Yoo et al published their results with 108 consecutive VAMLA lung cancer patients, 103 of whom also had a lung resection (101 were performed with VATS). [27]  During combined or staged operations, no residual lymph nodes were found in stations 2R, 4R, and 7 in right-side lung cancer or in stations 4L and 7 in left-side lung cancer. A mean of 16 mediastinal nodes and a mean of 3.5 stations were removed, with no known false-negative lymph nodes noted at resection.

The mean operating time for VAMLA in this study was 39.8 minutes, and five complications were observed, all of them recurrent laryngeal nerve palsies. [27] To avoid this complication, Yoo et al recommended visual identification of the left recurrent nerve, systematic sampling instead of en-bloc resection of stations 2L and 4L, and the use of clips for hemostasis instead of electrocautery.

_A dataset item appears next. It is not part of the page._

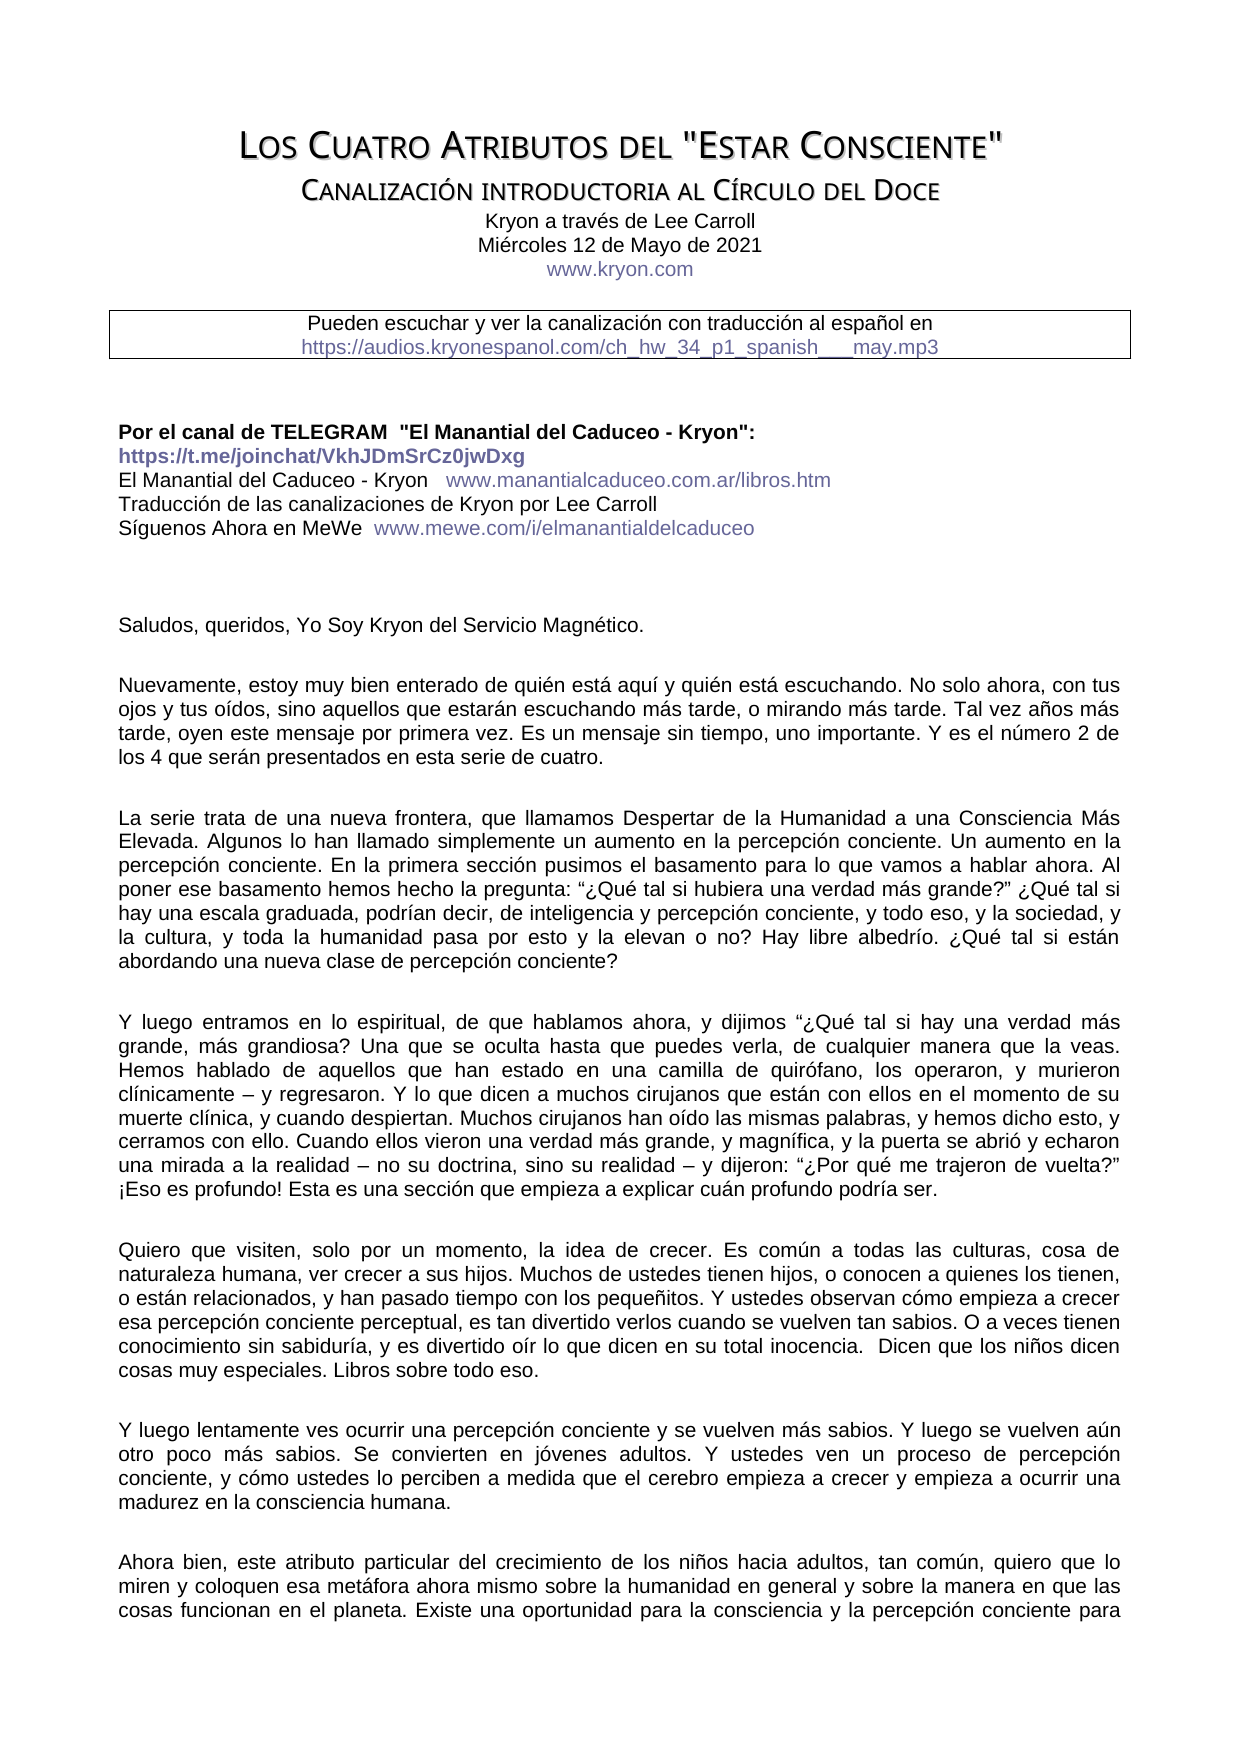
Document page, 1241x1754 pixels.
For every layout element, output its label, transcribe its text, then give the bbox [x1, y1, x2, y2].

Zhang et al retrospectively studied the surgical outcomes of 497 non-small cell lung cancer (NSCLC) patients who underwent mediastinal lymph node dissection VATS (n = 242) or thoracotomy (n = 255). [28] The range of dissection included groups 2R, 4R, 7, 8, 9 in right-side cancer procedures and groups 4L, 5, 6, 7, 8, 9 in left-side procedures. VATS was associated with quicker recovery, fewer postoperative complications, and shorter hospital stays, with comparable surgical outcomes. Thoracotomy, however, had an advantage with regard to dissection of group 7L nodes.